В Бомбее новый портовый сторож, темный человек, весело рассказывал своим домашним над миской риса о странной новой повадке у крыс.

Эти властители сточных труб, всегда такие верткие, — шмыг, и нет ее, — теперь точно все перебесились. Они выходят в пакгаузе на середину пола, не стесняясь сторожа, и подпрыгивают так (со смехом уверял сторож), как будто хотят полететь, и тут же падают мертвыми. Он их тормошил, они не двигались.

Три дня спустя этот сторож умер от чумы.

Незадолго до его смерти от пристани, где он работал, отвалил пароход с грузом пшеницы, курсом на Марсель. За весь рейс на борту никто не болел; не было причин не ошвартоваться в Марселе возле парохода-бродяги [79]; и так как на том пароходе, пока он шел в Монтевидео, не случилось ничего особенно сенсационного, если не считать спора между суперкарго и вторым помощником по поводу пятого туза, то его капитан мог с чистой совестью бросить якорь рядом с пароходом «Пендаунский Замок», направлявшимся на остров Сент-Губерт забрать в добавление к грузу леса груз какао.

В пути к Сент-Губерту на «Пендаунском Замке» юнга — парнишка родом из Гоа, а за ним стюард кают-компании умерли от болезни, которую капитан назвал инфлюэнцей. Больше смущали появившиеся во множестве крысы. Не довольствуясь такой пищей, как строевой лес, они забирались в кладовые с провиантом, затем вылезали на шканцы и без видимой причины околевали на открытых палубах. Перед тем как околеть, они смешно танцевали, а потом валялись в шпигатах, окоченелые и взъерошенные.

Так «Пендаунский Замок» прибыл в Блекуотер, главный город и порт острова Сент-Губерта.

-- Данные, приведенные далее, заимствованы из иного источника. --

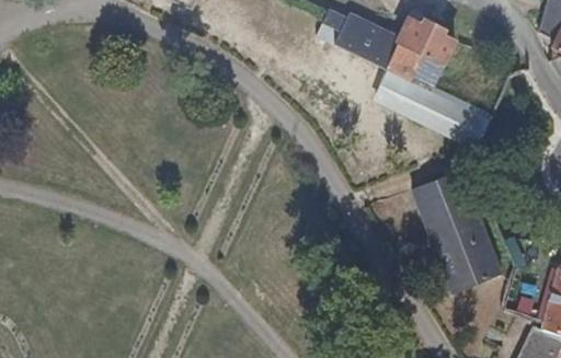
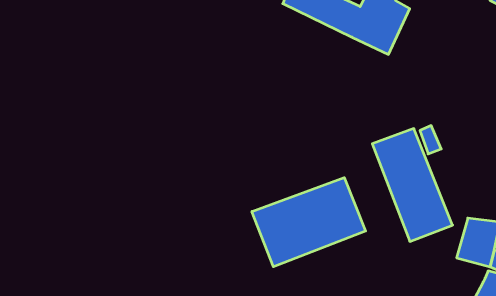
building: [379,72,492,148] -> none
building: none -> [252,178,366,267]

Это небольшой островок южной Вест-Индии, но на нем кормится стотысячное население: англичане-плантаторы и конторщики, землекопы-индусы, негры-рабочие на сахарных плантациях, китайские купцы. В его песках и горных вершинах дышит история. Здесь пираты кренговали свои корабли; здесь маркиз Уимсбери, когда сошел с ума, занялся починкой часов и приказал своим невольникам сжечь весь сахарный тростник.

Сюда красавец крестьянин, Гастон Лопо, привез госпожу де Мерлемон и вел жизнь вельможи, пока невольники, которых он часто порол, не пришли к нему, когда он брился, и тотчас мыльная пена причудливо окрасилась кровью.

В наши дни Сент-Губерт — это сплошной сахарный тростник и «форды», апельсины и чинары, желто-красные стручки какао, бананы и каучуковые деревья, и заросли бамбука, и англиканские церкви, и крытые железом часовни, и темнокожие прачки, занявшие под прачечную ямы между корней эриодендрона; и влажный зной, и царственные пальмы, и бессмертник, заливший пурпуром долины; ныне это блеск и туристская скука, и каблограммы о ценах на сахарный тростник, — и все затоплено нещадным солнцем.

Блекуотер — плоский, изнывающий от зноя город: глинобитные дома под железными крышами, раскаленные, белые, точно кость, дороги, красные, как лососина, шаронские розы и лавки с неизбежными балконами, раскрывшие свою темную глубину прямо на душную улицу. Одним концом город уперся в гавань, другим — в болото. Но позади него поднимаются Пенритские горы, и с их благодатных, увенчанных пальмами высот дом губернатора смотрит на плывущие вдаль паруса.

Здесь в грузной апатии жил его превосходительство губернатор Сент-Губерта, полковник сэр Роберт Фэрлемб.

Сэр Роберт Фэрлемб был отличный парень, рассказчик застольных анекдотов, который в будний день не закурит папиросу, пока портвейн не обойдет семи кругов; но он был прескверный губернатор. Человек, стоявший на следующей за ним ступени общественной лестницы — досточтимый Сесил Эрик Джордж Твифорд, худощавый, энергичный и надменный деспот, владелец десяти тысяч акров сахарного тростника в приходе Сент-Свитин, — Твифорд отозвался однажды о его превосходительстве, как о «мямле и дураке», и этот отзыв в разнообразных вариантах довольно быстро дошел до Фэрлемба. А тут еще, чтоб окончательно его донять. Палату депутатов, законодательный орган Сент-Губерта, раздирала распря между Келлетом — Красной Ногой и Джорджем Уильямом Вертигеном.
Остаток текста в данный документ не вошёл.